Yes, there are good things about being older, such as increased happiness, less stress, better marriages and deeper friendships.
I’m in my early 60s and when my 20-something children tell me I’m getting old, my now familiar response to them has become, “Yes, that’s the plan!”
While it seems true that what was defined as “old” as little as 20 years ago might not seem “old” now; regardless of our definition, though, we’re going to be slowing down physically. What is important to remember, though, is that our expenses don’t necessarily slow down with us.
One of the biggest threats to a retirement nest egg, besides the possibility of outliving it, is the high cost of care for increasing health needs.
Things Get Better With Age
An article in Consumer Reports on Health found there are some things that actually get better with age:
1. You get wiser.
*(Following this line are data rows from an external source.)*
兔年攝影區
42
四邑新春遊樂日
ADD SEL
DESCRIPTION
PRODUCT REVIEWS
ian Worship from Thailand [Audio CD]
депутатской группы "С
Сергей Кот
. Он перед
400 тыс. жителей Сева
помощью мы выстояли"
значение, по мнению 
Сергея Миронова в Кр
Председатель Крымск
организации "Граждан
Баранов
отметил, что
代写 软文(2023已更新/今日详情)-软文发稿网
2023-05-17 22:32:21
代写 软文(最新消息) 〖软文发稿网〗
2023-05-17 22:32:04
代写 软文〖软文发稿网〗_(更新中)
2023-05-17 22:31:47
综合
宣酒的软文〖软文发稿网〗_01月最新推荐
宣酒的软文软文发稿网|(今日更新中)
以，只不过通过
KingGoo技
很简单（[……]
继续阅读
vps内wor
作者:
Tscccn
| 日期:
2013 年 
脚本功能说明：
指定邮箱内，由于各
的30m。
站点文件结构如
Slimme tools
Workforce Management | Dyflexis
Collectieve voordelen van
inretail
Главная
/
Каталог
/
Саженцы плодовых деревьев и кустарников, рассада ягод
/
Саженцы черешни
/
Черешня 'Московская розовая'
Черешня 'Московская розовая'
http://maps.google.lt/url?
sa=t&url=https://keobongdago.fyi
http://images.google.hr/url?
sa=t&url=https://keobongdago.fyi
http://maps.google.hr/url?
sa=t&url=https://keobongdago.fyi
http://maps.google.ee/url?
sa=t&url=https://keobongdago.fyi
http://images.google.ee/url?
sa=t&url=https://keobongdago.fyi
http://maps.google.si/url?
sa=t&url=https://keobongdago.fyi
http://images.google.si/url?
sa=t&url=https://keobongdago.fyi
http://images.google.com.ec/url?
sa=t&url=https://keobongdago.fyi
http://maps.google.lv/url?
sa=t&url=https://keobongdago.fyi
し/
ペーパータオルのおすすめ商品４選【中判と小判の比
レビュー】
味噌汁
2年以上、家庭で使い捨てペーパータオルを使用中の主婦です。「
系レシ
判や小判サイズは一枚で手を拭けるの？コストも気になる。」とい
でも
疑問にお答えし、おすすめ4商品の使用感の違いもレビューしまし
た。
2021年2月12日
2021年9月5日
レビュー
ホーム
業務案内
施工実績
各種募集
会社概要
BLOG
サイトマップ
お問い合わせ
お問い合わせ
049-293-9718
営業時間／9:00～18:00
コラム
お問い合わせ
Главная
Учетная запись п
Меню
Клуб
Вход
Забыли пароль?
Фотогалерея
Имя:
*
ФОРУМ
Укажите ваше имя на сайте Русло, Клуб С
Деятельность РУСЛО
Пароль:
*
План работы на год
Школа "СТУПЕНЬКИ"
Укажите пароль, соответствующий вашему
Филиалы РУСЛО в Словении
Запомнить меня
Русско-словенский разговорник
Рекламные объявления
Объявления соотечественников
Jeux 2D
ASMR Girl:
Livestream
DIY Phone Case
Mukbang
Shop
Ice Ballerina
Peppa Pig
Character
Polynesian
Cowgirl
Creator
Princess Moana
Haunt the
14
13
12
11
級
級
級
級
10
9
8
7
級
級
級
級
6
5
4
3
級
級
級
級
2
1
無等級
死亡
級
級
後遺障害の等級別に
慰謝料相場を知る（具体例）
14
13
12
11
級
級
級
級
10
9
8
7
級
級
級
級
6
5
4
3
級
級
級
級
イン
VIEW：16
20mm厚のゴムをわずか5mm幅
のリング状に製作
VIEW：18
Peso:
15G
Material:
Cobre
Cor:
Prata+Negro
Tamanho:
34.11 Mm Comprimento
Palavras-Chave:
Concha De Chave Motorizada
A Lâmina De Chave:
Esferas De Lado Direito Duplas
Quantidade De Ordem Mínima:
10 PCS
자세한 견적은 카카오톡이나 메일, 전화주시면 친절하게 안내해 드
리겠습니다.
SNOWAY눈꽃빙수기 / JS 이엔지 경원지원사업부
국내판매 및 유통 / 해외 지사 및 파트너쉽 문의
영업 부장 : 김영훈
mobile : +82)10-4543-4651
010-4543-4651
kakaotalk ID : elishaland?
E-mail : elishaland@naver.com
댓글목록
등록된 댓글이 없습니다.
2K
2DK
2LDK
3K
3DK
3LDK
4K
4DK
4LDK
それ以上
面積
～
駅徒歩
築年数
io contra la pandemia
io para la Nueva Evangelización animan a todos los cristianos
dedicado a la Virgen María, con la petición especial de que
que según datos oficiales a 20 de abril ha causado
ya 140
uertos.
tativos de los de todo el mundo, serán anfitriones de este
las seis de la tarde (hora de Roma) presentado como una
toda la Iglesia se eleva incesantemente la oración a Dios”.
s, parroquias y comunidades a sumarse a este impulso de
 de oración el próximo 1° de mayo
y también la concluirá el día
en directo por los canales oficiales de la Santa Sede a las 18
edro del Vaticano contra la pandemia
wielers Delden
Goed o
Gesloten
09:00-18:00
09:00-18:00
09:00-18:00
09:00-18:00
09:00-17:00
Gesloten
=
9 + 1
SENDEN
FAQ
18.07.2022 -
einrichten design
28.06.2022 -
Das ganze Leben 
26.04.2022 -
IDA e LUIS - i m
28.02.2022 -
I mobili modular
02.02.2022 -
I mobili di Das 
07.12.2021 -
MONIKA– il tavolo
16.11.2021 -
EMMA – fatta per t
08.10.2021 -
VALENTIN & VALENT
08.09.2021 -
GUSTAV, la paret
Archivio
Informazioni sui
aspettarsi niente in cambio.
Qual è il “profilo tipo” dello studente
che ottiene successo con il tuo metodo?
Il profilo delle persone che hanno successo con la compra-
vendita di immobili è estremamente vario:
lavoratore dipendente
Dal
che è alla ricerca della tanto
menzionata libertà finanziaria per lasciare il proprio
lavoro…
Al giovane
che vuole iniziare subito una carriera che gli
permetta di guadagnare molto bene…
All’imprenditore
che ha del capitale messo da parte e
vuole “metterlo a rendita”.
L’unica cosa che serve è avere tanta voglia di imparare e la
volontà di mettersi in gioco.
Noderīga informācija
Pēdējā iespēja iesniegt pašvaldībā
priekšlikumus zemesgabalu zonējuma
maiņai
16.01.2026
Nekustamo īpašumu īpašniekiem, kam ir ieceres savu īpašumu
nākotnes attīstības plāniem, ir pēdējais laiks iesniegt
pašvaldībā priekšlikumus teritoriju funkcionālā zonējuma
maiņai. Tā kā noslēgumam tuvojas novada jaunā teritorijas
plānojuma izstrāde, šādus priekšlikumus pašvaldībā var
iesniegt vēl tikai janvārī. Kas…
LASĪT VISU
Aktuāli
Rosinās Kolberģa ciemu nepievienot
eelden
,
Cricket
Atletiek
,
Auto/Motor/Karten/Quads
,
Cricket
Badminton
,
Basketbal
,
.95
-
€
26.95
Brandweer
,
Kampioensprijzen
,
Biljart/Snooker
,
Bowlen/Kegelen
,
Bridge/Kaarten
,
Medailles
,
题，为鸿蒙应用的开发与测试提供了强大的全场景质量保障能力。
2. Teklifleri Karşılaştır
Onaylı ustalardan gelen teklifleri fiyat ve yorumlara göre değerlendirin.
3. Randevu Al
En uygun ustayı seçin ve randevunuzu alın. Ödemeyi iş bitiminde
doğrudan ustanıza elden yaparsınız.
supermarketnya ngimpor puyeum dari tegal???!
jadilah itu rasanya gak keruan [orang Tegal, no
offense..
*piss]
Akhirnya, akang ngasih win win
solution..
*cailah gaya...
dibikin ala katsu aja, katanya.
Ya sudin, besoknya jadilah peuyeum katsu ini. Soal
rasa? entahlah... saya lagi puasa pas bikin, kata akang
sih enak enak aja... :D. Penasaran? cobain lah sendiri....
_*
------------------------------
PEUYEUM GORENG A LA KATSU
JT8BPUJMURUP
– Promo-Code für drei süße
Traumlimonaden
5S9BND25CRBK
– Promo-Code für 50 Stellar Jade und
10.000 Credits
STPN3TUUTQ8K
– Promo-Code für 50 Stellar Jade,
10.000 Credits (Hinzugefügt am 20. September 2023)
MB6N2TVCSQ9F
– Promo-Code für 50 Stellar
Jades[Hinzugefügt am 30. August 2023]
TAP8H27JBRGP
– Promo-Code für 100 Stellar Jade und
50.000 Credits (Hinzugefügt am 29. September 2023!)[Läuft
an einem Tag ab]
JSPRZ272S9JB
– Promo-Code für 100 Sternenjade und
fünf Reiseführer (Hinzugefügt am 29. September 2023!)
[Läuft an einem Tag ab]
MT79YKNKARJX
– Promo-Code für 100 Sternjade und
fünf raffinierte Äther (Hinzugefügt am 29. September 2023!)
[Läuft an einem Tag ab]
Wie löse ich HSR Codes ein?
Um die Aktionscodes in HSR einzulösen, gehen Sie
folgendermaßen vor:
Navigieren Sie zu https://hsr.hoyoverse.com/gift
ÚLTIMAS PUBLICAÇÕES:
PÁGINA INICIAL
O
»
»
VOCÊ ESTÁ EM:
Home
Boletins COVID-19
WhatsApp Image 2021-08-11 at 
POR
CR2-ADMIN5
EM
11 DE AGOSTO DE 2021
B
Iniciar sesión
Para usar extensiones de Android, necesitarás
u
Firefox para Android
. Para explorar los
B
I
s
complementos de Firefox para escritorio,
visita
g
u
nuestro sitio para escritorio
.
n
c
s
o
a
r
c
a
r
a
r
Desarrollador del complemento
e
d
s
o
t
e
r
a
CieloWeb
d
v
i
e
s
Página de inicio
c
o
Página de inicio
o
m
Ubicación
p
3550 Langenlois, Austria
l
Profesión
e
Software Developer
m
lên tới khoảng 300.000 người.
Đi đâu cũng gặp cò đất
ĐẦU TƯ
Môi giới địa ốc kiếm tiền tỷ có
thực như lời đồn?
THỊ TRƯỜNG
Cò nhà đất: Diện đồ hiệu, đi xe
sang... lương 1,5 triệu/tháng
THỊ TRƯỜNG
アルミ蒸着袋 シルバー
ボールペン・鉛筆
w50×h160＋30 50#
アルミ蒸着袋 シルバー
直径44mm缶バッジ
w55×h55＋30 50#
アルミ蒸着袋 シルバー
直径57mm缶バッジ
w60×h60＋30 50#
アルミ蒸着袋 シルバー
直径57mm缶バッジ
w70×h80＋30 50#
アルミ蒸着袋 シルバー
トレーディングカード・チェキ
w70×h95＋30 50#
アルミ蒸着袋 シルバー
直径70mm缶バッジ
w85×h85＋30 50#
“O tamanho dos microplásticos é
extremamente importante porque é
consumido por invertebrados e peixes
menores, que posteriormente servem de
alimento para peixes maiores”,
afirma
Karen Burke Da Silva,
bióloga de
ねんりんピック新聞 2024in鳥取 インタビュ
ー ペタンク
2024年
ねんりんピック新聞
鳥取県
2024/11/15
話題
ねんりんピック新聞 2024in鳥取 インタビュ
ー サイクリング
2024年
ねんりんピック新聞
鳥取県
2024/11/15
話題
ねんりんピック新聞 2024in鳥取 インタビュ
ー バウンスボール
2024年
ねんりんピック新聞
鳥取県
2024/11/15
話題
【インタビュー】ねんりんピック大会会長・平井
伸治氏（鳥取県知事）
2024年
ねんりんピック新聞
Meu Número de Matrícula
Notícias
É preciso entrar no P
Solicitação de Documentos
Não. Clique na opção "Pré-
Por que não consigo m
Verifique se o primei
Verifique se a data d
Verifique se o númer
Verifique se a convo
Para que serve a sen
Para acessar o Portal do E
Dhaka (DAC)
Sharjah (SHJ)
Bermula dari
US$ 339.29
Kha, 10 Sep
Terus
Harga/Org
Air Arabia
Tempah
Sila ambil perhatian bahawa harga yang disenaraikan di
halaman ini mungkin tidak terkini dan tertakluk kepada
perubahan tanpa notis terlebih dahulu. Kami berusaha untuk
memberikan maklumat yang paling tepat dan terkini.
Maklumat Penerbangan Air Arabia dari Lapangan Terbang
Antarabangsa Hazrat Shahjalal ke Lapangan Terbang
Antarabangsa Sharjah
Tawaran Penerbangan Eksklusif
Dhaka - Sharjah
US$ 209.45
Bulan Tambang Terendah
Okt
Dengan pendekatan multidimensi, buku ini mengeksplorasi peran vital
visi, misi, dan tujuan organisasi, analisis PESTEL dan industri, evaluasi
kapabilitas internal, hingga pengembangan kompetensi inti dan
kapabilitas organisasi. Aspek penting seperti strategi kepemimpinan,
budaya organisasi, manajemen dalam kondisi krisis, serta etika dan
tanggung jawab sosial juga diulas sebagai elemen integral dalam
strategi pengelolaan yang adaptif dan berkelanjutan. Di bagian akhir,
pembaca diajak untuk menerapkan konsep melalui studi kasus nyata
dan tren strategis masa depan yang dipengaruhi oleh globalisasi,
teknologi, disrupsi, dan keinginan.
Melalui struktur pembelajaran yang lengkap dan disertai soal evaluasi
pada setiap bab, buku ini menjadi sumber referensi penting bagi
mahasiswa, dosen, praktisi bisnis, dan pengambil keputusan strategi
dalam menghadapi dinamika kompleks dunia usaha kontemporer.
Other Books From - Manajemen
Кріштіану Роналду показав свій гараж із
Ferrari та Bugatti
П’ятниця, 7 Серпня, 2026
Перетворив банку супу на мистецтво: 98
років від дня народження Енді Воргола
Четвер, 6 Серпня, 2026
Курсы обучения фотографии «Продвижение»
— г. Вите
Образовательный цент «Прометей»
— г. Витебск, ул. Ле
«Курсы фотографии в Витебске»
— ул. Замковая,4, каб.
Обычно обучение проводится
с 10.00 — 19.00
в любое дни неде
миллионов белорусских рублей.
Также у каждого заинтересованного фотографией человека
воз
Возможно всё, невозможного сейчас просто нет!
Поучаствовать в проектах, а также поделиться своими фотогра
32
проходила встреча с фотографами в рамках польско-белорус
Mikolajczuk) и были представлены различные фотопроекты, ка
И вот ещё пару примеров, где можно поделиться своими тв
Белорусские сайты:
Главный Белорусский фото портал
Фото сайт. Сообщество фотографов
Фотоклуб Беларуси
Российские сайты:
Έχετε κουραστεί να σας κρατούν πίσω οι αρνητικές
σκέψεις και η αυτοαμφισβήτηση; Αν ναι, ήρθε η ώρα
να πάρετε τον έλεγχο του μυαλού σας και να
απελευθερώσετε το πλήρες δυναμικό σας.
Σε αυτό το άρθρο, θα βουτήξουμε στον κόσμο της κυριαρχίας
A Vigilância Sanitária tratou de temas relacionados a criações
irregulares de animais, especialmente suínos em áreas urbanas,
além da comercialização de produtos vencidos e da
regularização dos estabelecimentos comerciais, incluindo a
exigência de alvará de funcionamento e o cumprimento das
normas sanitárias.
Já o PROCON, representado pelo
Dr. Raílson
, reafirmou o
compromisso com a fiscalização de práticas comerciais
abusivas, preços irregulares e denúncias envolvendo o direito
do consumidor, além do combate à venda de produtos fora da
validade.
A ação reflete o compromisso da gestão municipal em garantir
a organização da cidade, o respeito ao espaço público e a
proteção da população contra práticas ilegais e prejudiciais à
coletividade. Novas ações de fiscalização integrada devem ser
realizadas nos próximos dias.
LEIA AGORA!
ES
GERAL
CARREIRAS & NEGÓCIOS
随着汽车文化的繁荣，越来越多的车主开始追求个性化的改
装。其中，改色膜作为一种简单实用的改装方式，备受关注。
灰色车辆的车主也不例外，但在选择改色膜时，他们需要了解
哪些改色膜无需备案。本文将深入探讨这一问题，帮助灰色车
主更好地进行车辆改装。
Research conducted by the Universities of Texas and Michigan found that significantly more older people ranked in the top 20% in wisdom performance, and the group with an average age of 65 consistently outperformed younger participants.
Maybe there’s some truth to the joke about parents seeming to get smarter as their kids get older.
2. You have fewer difficult emotions. A Gallup survey found that people in their 70s and 80s reported less stress, worry, and anger than younger respondents. Stress peaks at age 25 and steadily declines, dropping rapidly from 60 to 73. Perhaps we have something to look forward to!
3. You become happier. A study by Stanford and Tufts University professors said that aging is associated with increased emotional well-being.
4. Your marriage gets better. The Journal of Social and Personal Relationships found that older couples experience greater satisfaction and positive experiences with each other. The report also says happily married older people have better health, quality of life, and relationships with their children and friends.
This may well be a case of what statisticians call selection bias, as perhaps only the better marriages actually last into old age these days; but it does give one something to think about.
5. Your relationships get deeper and richer. While younger people have more friends, the quality of older people’s relationships becomes richer. A study done by Case Western Reserve University found that volunteering was the most consistent predictor of cognitive well-being in people over age 72.
Consult Your Team
While there can be much to enjoy about a long(er) life, one key to keeping it as financially secure as possible is to keep in contact with your financial advisory team. Just like your physician and other medical experts can help keep your body working at its best (for its age), so too can your financial advisor and their team help you enjoy the security that can contribute to some of that less stressful living that awaits you!